Friday, December 22, 2017

Today’s Scripture Reading | John 1:1–5

In the beginning was the Word, and the Word was with God, and the Word was God. He was in the beginning with God. All things came into being through him, and without him not one thing came into being. What has come into being in him was life, and the life was the light of all people.

The light shines in the darkness, and the darkness did not overcome it. (NRSV)

Reflection
This is a big passage theologically speaking, and yet I’m struck by the vivid image of a light that is not overcome or extinguished in the darkness that surrounds it. The light shines in the darkness.

Advent coincides with the winter solstice, the shortest day of the year and the onset of winter. I reflect on dark times of uncertainty, setback, and loss in my own life, the time before the sense of a new beginning. I feel compassion for others who struggle with darkness and transition, uncertain of what’s ahead. Particularly at this time of year, there can be such a complex mix of light and darkness, wherein absence is felt keenly.

When I discussed this passage with a Fourth Church friend, he exclaimed, “Note the tense: The light shines in the darkness . . . the darkness did (could) not overcome it.” Advent invites us to consider the light that shines in the darkness with assurance; the light that promises hope, peace, joy, and love.

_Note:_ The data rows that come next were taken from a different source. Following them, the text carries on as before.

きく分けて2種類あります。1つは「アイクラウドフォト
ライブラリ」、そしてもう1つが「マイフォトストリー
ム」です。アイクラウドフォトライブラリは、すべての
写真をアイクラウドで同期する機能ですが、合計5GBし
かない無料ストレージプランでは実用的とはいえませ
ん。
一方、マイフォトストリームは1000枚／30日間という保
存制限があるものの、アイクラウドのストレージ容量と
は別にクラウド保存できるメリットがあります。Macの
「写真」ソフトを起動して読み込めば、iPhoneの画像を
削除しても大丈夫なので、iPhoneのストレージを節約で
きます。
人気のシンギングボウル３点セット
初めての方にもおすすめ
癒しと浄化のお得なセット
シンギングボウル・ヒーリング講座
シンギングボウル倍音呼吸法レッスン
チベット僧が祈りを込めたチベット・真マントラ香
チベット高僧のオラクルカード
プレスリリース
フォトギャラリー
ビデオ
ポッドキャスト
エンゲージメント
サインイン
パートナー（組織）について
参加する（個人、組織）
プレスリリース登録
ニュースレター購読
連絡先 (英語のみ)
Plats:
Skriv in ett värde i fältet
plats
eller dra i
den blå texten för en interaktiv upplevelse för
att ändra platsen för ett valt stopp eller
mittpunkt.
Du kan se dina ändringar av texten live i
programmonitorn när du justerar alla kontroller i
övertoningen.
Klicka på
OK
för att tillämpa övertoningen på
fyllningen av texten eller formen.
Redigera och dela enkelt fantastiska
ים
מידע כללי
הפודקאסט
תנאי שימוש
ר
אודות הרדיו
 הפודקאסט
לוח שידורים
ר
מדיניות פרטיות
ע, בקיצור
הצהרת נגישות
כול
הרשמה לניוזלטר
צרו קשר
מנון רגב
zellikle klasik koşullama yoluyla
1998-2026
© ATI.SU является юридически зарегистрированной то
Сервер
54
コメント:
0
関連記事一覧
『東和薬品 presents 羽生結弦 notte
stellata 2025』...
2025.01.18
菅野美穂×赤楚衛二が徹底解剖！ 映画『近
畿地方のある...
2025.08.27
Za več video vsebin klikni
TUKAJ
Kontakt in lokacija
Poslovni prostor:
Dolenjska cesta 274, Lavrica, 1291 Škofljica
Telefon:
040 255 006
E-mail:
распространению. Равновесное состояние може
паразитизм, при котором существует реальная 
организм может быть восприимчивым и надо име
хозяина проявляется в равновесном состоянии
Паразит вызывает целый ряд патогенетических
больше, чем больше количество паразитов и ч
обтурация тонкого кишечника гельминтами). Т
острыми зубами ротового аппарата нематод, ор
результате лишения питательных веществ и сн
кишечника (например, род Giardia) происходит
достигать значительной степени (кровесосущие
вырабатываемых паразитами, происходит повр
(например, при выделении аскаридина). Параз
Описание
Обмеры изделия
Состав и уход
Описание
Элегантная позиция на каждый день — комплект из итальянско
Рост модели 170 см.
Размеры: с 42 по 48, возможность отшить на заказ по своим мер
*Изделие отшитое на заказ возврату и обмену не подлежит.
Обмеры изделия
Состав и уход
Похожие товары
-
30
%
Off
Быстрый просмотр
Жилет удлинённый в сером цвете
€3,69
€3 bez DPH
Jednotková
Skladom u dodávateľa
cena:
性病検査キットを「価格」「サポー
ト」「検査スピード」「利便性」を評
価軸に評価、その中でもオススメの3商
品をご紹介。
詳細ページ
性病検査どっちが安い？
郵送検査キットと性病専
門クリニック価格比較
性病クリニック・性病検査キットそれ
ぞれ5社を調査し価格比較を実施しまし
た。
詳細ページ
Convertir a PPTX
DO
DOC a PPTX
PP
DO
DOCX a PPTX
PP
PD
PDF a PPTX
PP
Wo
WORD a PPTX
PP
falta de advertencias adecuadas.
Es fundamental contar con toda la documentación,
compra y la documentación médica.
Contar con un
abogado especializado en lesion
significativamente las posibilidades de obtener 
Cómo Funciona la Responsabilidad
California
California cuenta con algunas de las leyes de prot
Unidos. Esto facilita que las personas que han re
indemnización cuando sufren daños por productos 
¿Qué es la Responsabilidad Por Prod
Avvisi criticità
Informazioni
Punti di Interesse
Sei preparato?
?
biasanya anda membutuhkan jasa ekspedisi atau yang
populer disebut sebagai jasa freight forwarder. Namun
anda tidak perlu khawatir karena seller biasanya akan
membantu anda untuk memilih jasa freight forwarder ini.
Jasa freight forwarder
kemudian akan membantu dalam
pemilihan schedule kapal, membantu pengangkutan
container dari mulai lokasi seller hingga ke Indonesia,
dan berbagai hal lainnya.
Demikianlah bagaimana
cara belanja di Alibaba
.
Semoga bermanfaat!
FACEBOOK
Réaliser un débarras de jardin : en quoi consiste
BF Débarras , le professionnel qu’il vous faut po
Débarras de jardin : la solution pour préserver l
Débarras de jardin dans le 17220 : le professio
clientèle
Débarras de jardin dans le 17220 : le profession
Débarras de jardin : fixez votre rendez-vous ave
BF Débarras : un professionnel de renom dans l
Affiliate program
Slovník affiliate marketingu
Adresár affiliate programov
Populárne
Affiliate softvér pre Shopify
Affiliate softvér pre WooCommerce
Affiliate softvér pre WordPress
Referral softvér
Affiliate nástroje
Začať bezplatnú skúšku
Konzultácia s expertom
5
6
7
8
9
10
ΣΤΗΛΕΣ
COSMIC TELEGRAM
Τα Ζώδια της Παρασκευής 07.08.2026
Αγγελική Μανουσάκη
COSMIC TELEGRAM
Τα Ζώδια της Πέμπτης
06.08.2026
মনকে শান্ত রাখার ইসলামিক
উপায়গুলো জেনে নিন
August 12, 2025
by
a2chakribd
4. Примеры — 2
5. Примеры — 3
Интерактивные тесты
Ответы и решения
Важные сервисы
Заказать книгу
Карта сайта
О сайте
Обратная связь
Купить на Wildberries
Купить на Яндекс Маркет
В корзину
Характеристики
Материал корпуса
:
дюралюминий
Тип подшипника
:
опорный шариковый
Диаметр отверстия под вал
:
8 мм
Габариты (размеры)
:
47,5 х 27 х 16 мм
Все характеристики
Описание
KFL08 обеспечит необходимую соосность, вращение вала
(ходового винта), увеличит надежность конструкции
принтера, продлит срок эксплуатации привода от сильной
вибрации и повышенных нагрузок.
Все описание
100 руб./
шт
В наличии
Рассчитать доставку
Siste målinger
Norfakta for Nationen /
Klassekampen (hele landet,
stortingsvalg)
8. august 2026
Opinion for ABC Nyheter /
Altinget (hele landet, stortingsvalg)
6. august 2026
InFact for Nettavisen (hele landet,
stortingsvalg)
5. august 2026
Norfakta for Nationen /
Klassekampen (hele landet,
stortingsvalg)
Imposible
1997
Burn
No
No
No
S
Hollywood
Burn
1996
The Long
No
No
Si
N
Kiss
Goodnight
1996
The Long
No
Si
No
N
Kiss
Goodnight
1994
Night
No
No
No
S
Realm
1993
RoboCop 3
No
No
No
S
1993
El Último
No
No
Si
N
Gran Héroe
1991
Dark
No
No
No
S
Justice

As each Advent candle is lit I try to focus on awareness and practice. How have I experienced joy? How might I be a proponent of joy for others? In this way I hope I might be better prepared to see God’s light and share that light, doing God’s work, growing in faith. This is the promise of our faith: in God’s light, in the light and life of Jesus Christ, there is a beacon that shines beyond any wrong, uncertainty, loss, or even death. There is a light that shines for all of us.

Prayer
Good and present God, may your hope inspire new possibility, may your peace heal our brokenness, may your joy sing in our hearts, and may your love bring us closer to you. Amen.